- [Written task]:
Answer from the article about the Paterson parking meter plan:
(a) Until what time would motorists have had to feed the meters under the proposal?
(b) How many of Concepcion Ambert's neighbors opposed the McBride Avenue expansion through a petition?
(c) Between which two avenues were the McBride Avenue meters to be placed?

- [Excerpted passage]:
###
Paterson scraps parking meter expansion, extra hour of enforcement

parking-meter

Under pressure from business owners and residents, the city council on Tuesday night scrapped a plan that would have required motorists in major thoroughfares to feed parking meters until 7 p.m. and expanded meters to several new streets.

The loudest opposition came from downtown Paterson business owners via the Greater Paterson Chamber of Commerce and Stoney Road section residents. The chamber opposed expanding enforcement by an hour when it came up for initial consideration. The proposal sought to force motorists to feed the meters until 7 p.m. – at present motorists do not have to insert quarters into the meters after 6 p.m.

Stoney Road residents opposed expansion of parking meters to McBride Avenue which as a small number of businesses. The proposal sought to place meters on McBride Avenue between Glover and Carlisle Avenues.

“This will drive out what little business we have left out,” said Anthony DeFranco, owner of De Franco’s Lock and Safe Company on McBride Avenue. “This will choke us.”

“They are going to come more into the side streets,” said resident Tony Fitzpatrick. “We live on dead end streets and there’s the river. They are going to come into our streets that are already jammed and people will lose any parking they have.”

Concepcion Ambert, whose home is located on the stretch of McBride Avenue, where the Paterson Parking Authority proposed to install the meters, said this will force him to feed the meters on Saturday.

“They should not be installing meters on McBride Avenue,” said Ambert. Ambert is not alone in opposing the meter expansion to McBride Avenue. 167 of his neighbors opposed the meter expansion through a petition that was submitted to the city.

Council president William McKoy told the Stoney Road residents the petition will be forwarded to the Paterson Parking Authority. The council president said the enforcement hour expansion will be permanently removed from the proposal.

McKoy said residential areas will also be eliminated in any future proposals that the parking authority presents to the council. He and his colleagues adamantly opposed installing meters on residential streets.

The council allowed the expansion and extra hour of enforcement plan die on the council’s floor. The parking authority is likely to revise its expansion plan and re-present it to the city council at a future date.

The rejected plan would have also resulted in more meters on Park Avenue, Market Street, Slater Street, Paterson Street, Veterans Place, Jackson Avenue, and Hine Street, according to city records.

“I don’t want a meter in front of my house,” said Debra Underwood, who lives on Keen Street.
###
- [Available data]:
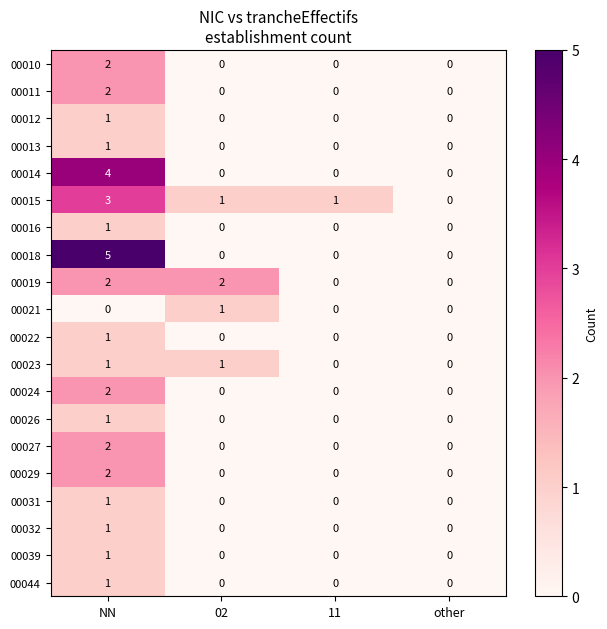

Which series has the largest range (max minus min)?

00018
###
- [Task output]:
(a) 7 p.m.
(b) 167
(c) Glover and Carlisle Avenues